▸ Exercise text
For more investigation into the relation between facial features and human ethnicity, the Geodesic distance is also used in the third scenario as a feature extraction to calculate the distances between the interest points on the facial mesh. Specific landmarks have been assigned to the HeadSpace 3D scans using a deep learning-based pre-trained network [49] on BU-3DFE and DTU datasets. A Specific Matlab code is designed to map the landmarks indices with the vertices coordinates of the 3D mesh. The resulting landmarks on a HeadSpace sample are shown in Figure 10.

Figure 10. Landmarking the HeadSpace data

The Geodesic Distance allows extracting facial curvature information from 3D imagery efficiently while the principle facial curvatures remain unchanged as the surface rotates, translates, and changes in scales. Each curve-based descriptor represents the minimum Geodesic distance that separates the facial points i and j (the reference vertex and the end vertex on the facial surface) such as Dijkstra's algorithm or Fast Marching Method. A sample of extracting the Geodesic features globally from a Headspace facial mesh of (93829) vertex using the Fast Marching algorithm is shown in Figure 11. Similarly to the Dijkstra algorithm, Fast Marching [50] calculates the shortest paths on graphs. Using a gradient descent of the distance function D. These computations are done in a “mex” file to fasten the distance calculations. A distance map from multiple start points using an arbitrary isotropic metric is then created to compute geodesic paths from any point that joins the closest starting point. The calculated shortest geodesic distances finally allow extracting the information of the facial curvature (extracting the geodesic feature).

A common approach to extracting the geodesic features is to compute local geodesic descriptors around the nose tip. The resulting geodesic features matrix then is represented with a suitable format for further analysis and next machine learning tasks according to the specific required task and the nature of the used data. The resulting geodesic features matrix usually has a high dimensionality and needs to be reduced in size to allow easier analysis and machine learning phase in the next steps of face recognition and classification systems.

Additionally, a local feature experiment is done to extract the SIFT features from a cropped local part of each facial scan. This knowledge-based selection of the mouth area as a local part was according to the conclusions of several existing related works. The classifier is then trained on these Mouth-SIFT features to predict the individual ethnicity.

▸ Data records
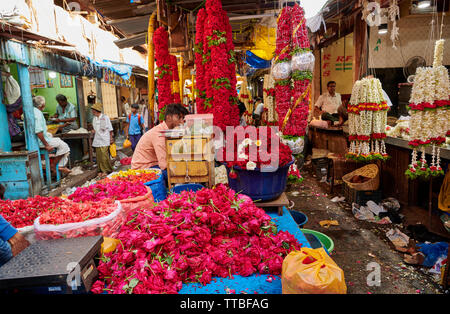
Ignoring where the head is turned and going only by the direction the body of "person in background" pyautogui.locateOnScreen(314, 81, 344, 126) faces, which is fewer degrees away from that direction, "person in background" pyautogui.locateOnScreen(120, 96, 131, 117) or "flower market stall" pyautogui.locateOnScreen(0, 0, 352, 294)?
the flower market stall

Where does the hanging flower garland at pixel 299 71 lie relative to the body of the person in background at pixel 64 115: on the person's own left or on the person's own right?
on the person's own left

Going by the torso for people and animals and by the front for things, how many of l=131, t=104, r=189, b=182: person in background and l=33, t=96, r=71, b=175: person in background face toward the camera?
0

▸ Work instructions
a – Can you rewrite the paragraph of the exercise text that begins "A common approach to extracting the geodesic features" as a short list that keeps its main facts?
b – Could you edit the records, starting with the line that contains "Where does the" and going on through the end of the records, so that "person in background" becomes "bystander" with nothing else changed, and return only those lines?

▸ Exercise responses
a –
- Geodesic features are commonly extracted by computing local geodesic descriptors around the nose tip.
- The resulting geodesic features matrix is put into a format suited to further analysis and later machine learning, depending on the task and the data used.
- This matrix usually has high dimensionality, so it is reduced in size to ease analysis and the later face recognition and classification steps.

b –
Where does the hanging flower garland at pixel 299 71 lie relative to the body of the bystander at pixel 64 115: on the person's own left or on the person's own right?
on the person's own left

Going by the torso for people and animals and by the front for things, how many of l=131, t=104, r=189, b=182: bystander and l=33, t=96, r=71, b=175: bystander face toward the camera?
0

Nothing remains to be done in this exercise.